_What is required_. Set down every record exactly as it appears.
------------------------------------------------
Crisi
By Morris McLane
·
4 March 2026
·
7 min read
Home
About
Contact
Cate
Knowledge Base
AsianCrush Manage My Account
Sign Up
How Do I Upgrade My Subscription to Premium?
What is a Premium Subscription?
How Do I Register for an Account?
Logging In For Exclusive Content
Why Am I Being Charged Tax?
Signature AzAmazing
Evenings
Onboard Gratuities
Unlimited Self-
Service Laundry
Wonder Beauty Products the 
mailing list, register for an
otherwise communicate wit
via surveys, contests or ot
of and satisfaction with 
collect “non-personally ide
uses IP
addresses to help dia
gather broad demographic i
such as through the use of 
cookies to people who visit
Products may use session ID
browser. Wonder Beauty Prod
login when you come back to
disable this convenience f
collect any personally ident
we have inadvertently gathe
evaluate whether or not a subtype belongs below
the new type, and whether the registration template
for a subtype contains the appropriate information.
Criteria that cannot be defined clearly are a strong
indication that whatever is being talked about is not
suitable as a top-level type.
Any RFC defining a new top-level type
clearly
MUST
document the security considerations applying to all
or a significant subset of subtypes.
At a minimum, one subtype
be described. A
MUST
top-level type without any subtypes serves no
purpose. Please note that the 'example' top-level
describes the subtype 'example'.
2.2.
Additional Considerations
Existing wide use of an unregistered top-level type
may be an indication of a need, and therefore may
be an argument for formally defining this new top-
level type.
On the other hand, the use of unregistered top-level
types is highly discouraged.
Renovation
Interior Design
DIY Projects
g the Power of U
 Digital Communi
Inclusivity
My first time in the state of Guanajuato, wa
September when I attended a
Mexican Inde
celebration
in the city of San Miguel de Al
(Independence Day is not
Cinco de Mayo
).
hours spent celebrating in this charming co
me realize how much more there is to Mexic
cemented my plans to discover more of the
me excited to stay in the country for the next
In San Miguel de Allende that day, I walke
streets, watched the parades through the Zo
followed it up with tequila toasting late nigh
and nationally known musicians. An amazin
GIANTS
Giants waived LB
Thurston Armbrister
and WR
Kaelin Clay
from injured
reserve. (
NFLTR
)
------------------------------------------------
_The answer_.
Crisi
By Morris McLane
·
4 March 2026
·
7 min read
Home
About
Contact
Cate
Knowledge Base
AsianCrush Manage My Account
Sign Up
How Do I Upgrade My Subscription to Premium?
What is a Premium Subscription?
How Do I Register for an Account?
Logging In For Exclusive Content
Why Am I Being Charged Tax?
Signature AzAmazing
Evenings
Onboard Gratuities
Unlimited Self-
Service Laundry
Wonder Beauty Products the 
mailing list, register for an
otherwise communicate wit
via surveys, contests or ot
of and satisfaction with 
collect “non-personally ide
uses IP
addresses to help dia
gather broad demographic i
such as through the use of 
cookies to people who visit
Products may use session ID
browser. Wonder Beauty Prod
login when you come back to
disable this convenience f
collect any personally ident
we have inadvertently gathe
evaluate whether or not a subtype belongs below
the new type, and whether the registration template
for a subtype contains the appropriate information.
Criteria that cannot be defined clearly are a strong
indication that whatever is being talked about is not
suitable as a top-level type.
Any RFC defining a new top-level type
clearly
MUST
document the security considerations applying to all
or a significant subset of subtypes.
At a minimum, one subtype
be described. A
MUST
top-level type without any subtypes serves no
purpose. Please note that the 'example' top-level
describes the subtype 'example'.
2.2.
Additional Considerations
Existing wide use of an unregistered top-level type
may be an indication of a need, and therefore may
be an argument for formally defining this new top-
level type.
On the other hand, the use of unregistered top-level
types is highly discouraged.
Renovation
Interior Design
DIY Projects
g the Power of U
 Digital Communi
Inclusivity
My first time in the state of Guanajuato, wa
September when I attended a
Mexican Inde
celebration
in the city of San Miguel de Al
(Independence Day is not
Cinco de Mayo
).
hours spent celebrating in this charming co
me realize how much more there is to Mexic
cemented my plans to discover more of the
me excited to stay in the country for the next
In San Miguel de Allende that day, I walke
streets, watched the parades through the Zo
followed it up with tequila toasting late nigh
and nationally known musicians. An amazin
GIANTS
Giants waived LB
Thurston Armbrister
and WR
Kaelin Clay
from injured
reserve. (
NFLTR
)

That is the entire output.